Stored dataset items
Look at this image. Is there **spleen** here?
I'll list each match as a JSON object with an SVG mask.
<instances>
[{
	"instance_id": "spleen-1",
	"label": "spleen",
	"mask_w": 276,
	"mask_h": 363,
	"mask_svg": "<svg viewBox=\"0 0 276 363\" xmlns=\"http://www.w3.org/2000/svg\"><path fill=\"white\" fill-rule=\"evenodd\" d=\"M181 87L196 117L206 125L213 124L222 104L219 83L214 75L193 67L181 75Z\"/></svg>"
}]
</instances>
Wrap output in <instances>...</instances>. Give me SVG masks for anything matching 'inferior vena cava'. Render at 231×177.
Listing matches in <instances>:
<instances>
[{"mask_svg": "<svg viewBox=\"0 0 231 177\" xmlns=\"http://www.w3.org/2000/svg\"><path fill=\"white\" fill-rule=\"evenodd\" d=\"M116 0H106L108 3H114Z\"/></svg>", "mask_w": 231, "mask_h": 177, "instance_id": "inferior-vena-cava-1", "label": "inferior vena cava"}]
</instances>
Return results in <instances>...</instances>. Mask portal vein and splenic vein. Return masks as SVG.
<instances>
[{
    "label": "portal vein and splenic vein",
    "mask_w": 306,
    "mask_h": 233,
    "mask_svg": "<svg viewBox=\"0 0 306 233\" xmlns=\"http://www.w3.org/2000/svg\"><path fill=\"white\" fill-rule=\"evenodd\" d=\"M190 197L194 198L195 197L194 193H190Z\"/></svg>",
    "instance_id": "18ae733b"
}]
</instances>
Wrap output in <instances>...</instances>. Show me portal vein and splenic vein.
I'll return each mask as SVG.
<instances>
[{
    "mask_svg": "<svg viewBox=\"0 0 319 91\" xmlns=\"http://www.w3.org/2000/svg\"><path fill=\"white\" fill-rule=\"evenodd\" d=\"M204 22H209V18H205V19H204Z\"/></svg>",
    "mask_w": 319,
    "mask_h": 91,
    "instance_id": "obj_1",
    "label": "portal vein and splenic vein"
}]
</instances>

OBJECTIVE: Write out every one of the rows above verbatim, without altering any character.

ANSWER TO THIS PROBLEM:
Look at this image. Is there **spleen** here?
I'll list each match as a JSON object with an SVG mask.
<instances>
[{
	"instance_id": "spleen-1",
	"label": "spleen",
	"mask_w": 276,
	"mask_h": 363,
	"mask_svg": "<svg viewBox=\"0 0 276 363\" xmlns=\"http://www.w3.org/2000/svg\"><path fill=\"white\" fill-rule=\"evenodd\" d=\"M181 87L196 117L206 125L213 124L222 104L219 83L214 75L193 67L181 75Z\"/></svg>"
}]
</instances>
Wrap output in <instances>...</instances>. Give me SVG masks for anything matching 'inferior vena cava'. Render at 231×177.
Listing matches in <instances>:
<instances>
[{"mask_svg": "<svg viewBox=\"0 0 231 177\" xmlns=\"http://www.w3.org/2000/svg\"><path fill=\"white\" fill-rule=\"evenodd\" d=\"M116 0H106L108 3H114Z\"/></svg>", "mask_w": 231, "mask_h": 177, "instance_id": "inferior-vena-cava-1", "label": "inferior vena cava"}]
</instances>
Return results in <instances>...</instances>. Mask portal vein and splenic vein. Return masks as SVG.
<instances>
[{
    "label": "portal vein and splenic vein",
    "mask_w": 306,
    "mask_h": 233,
    "mask_svg": "<svg viewBox=\"0 0 306 233\" xmlns=\"http://www.w3.org/2000/svg\"><path fill=\"white\" fill-rule=\"evenodd\" d=\"M190 197L194 198L195 197L194 193H190Z\"/></svg>",
    "instance_id": "18ae733b"
}]
</instances>
Wrap output in <instances>...</instances>. Show me portal vein and splenic vein.
I'll return each mask as SVG.
<instances>
[{
    "mask_svg": "<svg viewBox=\"0 0 319 91\" xmlns=\"http://www.w3.org/2000/svg\"><path fill=\"white\" fill-rule=\"evenodd\" d=\"M204 22H209V18H205V19H204Z\"/></svg>",
    "mask_w": 319,
    "mask_h": 91,
    "instance_id": "obj_1",
    "label": "portal vein and splenic vein"
}]
</instances>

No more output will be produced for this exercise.